• _提供データ_:
- - -

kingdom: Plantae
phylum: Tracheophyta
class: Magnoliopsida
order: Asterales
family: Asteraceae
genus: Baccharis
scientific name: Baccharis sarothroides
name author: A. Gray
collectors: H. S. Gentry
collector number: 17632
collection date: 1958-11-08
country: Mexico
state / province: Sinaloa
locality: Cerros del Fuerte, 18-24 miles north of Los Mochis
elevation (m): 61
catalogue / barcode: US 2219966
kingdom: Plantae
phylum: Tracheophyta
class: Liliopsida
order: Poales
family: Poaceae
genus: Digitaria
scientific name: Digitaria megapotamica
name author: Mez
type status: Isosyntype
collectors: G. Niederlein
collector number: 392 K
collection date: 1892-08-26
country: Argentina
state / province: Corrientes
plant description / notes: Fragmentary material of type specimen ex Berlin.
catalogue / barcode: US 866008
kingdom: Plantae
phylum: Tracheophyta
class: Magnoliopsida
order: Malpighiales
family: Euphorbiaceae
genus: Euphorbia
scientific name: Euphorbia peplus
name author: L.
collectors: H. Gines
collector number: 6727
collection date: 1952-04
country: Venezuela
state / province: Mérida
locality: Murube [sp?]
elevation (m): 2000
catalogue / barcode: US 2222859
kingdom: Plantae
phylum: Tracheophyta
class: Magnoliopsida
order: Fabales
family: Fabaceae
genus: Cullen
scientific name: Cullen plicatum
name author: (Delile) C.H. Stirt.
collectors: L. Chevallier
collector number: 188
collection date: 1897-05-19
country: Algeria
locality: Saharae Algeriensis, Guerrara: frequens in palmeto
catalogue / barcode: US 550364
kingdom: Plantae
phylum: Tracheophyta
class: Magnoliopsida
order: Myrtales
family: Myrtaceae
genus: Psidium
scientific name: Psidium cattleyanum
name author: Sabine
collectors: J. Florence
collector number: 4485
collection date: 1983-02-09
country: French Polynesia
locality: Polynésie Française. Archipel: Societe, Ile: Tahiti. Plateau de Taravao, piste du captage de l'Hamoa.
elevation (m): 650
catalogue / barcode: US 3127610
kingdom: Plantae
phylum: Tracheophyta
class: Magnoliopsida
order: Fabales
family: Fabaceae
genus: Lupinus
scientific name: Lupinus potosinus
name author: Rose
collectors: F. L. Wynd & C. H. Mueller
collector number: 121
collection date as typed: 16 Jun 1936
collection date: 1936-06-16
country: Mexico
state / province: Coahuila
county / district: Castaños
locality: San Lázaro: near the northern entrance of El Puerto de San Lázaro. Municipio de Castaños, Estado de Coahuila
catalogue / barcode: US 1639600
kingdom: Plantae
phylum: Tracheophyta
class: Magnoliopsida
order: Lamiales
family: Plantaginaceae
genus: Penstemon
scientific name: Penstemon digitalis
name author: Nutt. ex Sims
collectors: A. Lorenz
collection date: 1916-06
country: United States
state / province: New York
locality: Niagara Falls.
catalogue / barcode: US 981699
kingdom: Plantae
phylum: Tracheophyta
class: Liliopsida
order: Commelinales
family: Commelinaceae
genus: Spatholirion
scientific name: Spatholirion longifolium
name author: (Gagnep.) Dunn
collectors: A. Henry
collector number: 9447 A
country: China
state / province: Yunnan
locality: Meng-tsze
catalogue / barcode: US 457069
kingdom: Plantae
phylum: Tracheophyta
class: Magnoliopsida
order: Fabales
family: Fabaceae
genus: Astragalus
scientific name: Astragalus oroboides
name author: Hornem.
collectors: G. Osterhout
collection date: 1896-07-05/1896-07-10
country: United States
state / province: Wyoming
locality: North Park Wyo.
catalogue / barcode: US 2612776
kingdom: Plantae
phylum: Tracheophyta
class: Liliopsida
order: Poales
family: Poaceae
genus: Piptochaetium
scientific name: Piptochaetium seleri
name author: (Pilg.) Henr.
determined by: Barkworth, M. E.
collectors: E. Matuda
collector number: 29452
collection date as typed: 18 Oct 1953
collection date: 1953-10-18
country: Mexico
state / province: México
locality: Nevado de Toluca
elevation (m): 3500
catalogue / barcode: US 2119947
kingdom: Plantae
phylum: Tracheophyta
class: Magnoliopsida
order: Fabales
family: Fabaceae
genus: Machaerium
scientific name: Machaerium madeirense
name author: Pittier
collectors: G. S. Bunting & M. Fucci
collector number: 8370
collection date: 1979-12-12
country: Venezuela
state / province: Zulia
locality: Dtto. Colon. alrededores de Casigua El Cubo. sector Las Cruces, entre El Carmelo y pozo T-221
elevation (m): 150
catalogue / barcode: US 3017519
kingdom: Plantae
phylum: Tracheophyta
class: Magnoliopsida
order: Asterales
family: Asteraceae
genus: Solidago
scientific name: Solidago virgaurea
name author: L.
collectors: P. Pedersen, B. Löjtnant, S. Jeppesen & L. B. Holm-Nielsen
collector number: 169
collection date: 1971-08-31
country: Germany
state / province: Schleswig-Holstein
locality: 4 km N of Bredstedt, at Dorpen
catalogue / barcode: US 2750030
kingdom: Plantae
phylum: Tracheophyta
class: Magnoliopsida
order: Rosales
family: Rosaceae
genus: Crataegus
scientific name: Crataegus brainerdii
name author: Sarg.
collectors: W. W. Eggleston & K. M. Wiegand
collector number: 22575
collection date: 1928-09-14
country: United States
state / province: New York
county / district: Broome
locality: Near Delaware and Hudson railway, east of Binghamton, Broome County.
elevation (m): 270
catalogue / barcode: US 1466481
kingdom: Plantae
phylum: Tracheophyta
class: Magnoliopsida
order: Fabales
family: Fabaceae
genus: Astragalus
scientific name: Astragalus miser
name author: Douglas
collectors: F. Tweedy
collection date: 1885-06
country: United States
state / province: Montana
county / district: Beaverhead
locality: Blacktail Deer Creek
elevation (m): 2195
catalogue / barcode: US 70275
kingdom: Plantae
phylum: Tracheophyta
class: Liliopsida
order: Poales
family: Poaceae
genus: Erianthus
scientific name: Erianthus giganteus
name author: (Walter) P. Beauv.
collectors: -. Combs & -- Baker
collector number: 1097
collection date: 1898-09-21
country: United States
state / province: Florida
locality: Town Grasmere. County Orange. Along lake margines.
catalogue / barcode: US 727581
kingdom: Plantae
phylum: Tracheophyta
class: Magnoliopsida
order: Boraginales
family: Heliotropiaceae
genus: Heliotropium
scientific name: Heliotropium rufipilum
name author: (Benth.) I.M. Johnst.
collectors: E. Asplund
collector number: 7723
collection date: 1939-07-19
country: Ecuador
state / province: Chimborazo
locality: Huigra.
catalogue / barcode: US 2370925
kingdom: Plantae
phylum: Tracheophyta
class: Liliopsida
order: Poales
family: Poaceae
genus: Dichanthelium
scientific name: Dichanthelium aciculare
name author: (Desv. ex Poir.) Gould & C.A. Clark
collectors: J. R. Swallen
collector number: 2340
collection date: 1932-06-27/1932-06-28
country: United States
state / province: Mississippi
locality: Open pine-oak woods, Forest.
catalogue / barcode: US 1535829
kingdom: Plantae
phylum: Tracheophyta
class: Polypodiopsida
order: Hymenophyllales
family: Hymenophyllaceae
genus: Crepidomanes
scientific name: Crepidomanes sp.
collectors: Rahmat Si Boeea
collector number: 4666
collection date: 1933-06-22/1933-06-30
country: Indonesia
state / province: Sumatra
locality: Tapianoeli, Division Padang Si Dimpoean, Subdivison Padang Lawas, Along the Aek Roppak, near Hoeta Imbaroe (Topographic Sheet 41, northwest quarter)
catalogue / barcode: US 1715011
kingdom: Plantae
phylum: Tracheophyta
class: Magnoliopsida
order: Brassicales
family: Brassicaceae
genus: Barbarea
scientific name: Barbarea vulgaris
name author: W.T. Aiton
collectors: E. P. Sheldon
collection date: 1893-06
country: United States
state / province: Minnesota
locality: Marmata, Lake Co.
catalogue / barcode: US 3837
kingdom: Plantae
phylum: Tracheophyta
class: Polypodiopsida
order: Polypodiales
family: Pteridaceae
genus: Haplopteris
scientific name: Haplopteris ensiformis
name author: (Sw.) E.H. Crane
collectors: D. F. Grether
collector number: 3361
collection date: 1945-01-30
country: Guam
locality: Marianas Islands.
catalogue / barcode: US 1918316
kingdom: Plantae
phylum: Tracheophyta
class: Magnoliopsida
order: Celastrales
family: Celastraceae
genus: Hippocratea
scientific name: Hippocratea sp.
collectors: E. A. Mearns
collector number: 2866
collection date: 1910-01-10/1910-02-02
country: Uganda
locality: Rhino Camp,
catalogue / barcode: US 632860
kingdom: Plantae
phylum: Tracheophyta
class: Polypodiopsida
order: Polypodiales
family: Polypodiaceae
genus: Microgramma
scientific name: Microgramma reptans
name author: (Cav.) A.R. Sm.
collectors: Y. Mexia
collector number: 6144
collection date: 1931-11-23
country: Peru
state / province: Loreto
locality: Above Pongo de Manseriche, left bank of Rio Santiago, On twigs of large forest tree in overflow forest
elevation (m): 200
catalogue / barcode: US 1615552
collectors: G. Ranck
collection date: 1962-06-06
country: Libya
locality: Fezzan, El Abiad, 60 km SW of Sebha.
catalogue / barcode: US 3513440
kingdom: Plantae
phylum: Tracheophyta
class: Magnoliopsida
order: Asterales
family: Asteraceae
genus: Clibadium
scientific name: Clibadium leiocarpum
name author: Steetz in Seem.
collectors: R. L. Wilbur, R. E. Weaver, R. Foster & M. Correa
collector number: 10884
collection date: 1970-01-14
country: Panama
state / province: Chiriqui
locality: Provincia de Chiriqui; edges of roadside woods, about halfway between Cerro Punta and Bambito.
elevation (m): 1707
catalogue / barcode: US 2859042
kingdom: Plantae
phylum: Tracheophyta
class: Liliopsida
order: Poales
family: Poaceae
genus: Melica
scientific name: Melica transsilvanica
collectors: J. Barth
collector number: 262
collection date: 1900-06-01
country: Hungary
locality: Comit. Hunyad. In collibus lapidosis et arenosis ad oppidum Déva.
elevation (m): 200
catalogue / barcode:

- - -

• _課題_:
データのうち「collectors: H. Gines」を含む行から「county / district: Castaños」を含む行まで（両端の行を含む）を、空行を除いて番号付きリストに書き直してください。

• _解答_:
1. collectors: H. Gines
2. collector number: 6727
3. collection date: 1952-04
4. country: Venezuela
5. state / province: Mérida
6. locality: Murube [sp?]
7. elevation (m): 2000
8. catalogue / barcode: US 2222859
9. kingdom: Plantae
10. phylum: Tracheophyta
11. class: Magnoliopsida
12. order: Fabales
13. family: Fabaceae
14. genus: Cullen
15. scientific name: Cullen plicatum
16. name author: (Delile) C.H. Stirt.
17. collectors: L. Chevallier
18. collector number: 188
19. collection date: 1897-05-19
20. country: Algeria
21. locality: Saharae Algeriensis, Guerrara: frequens in palmeto
22. catalogue / barcode: US 550364
23. kingdom: Plantae
24. phylum: Tracheophyta
25. class: Magnoliopsida
26. order: Myrtales
27. family: Myrtaceae
28. genus: Psidium
29. scientific name: Psidium cattleyanum
30. name author: Sabine
31. collectors: J. Florence
32. collector number: 4485
33. collection date: 1983-02-09
34. country: French Polynesia
35. locality: Polynésie Française. Archipel: Societe, Ile: Tahiti. Plateau de Taravao, piste du captage de l'Hamoa.
36. elevation (m): 650
37. catalogue / barcode: US 3127610
38. kingdom: Plantae
39. phylum: Tracheophyta
40. class: Magnoliopsida
41. order: Fabales
42. family: Fabaceae
43. genus: Lupinus
44. scientific name: Lupinus potosinus
45. name author: Rose
46. collectors: F. L. Wynd & C. H. Mueller
47. collector number: 121
48. collection date as typed: 16 Jun 1936
49. collection date: 1936-06-16
50. country: Mexico
51. state / province: Coahuila
52. county / district: Castaños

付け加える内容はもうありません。